What you will do:
Your copy of the data should leave out the images and match everything else exactly.

Supplied data:
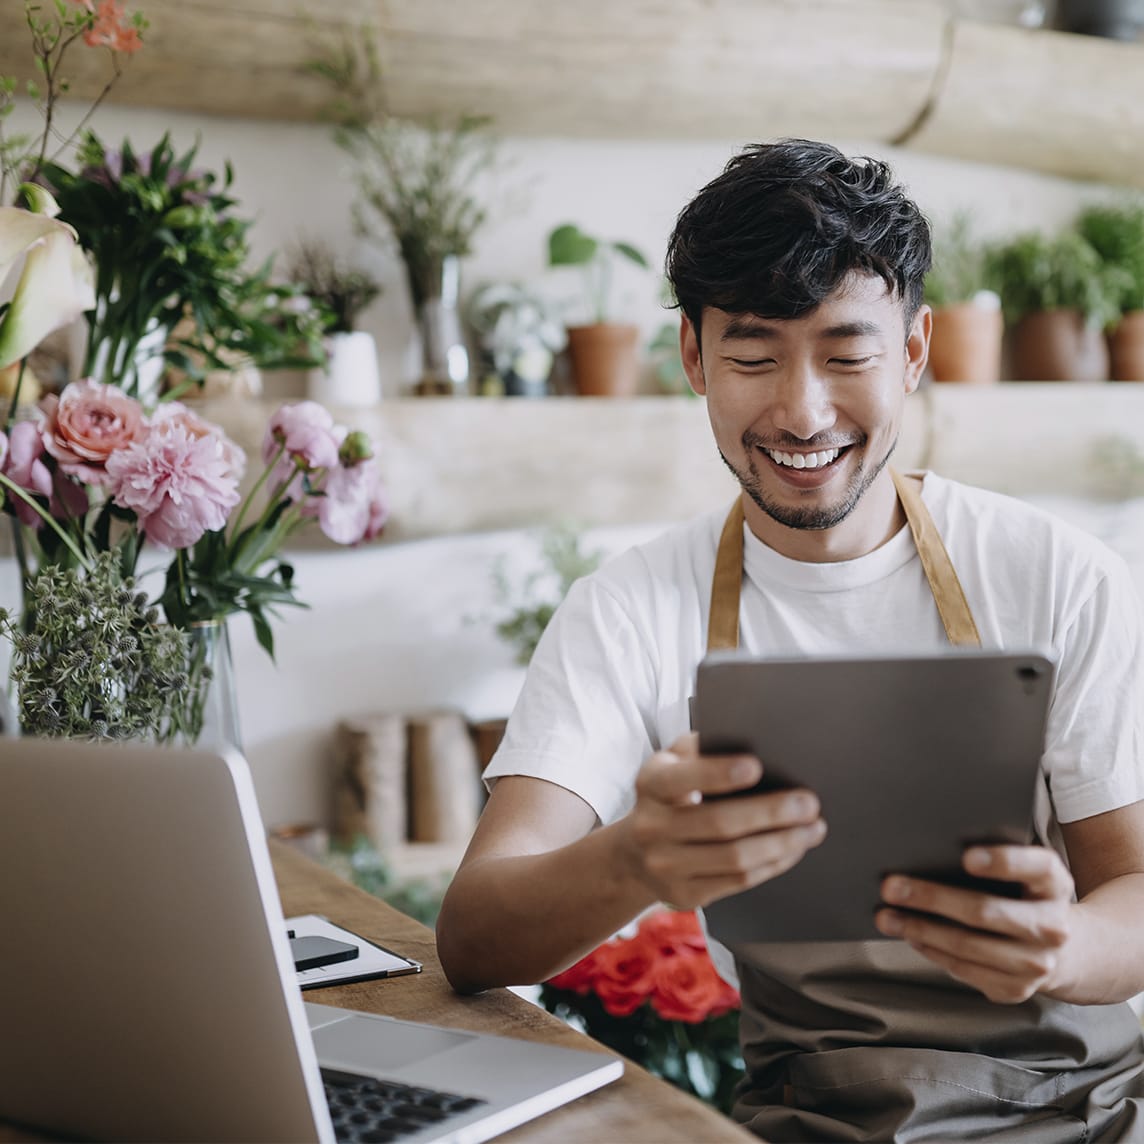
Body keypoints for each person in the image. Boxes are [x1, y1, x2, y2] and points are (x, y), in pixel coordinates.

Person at [435, 139, 1144, 1141]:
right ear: (692, 356)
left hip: (1077, 1116)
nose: (800, 410)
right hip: (805, 1120)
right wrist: (637, 857)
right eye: (754, 356)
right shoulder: (630, 607)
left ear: (912, 351)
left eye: (847, 354)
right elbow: (472, 934)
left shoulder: (1056, 574)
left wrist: (1061, 944)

Answer to this exercise:
Body keypoints for each person in the image. Boxes are [x1, y1, x2, y2] and points are (x, y), in pixel coordinates.

Person at [435, 139, 1144, 1141]:
right ear: (692, 356)
left hip: (1077, 1116)
nose: (800, 410)
right hip: (805, 1120)
right wrist: (637, 857)
right eye: (754, 356)
right shoulder: (630, 607)
left ear: (912, 351)
left eye: (847, 354)
right elbow: (472, 934)
left shoulder: (1056, 574)
left wrist: (1061, 944)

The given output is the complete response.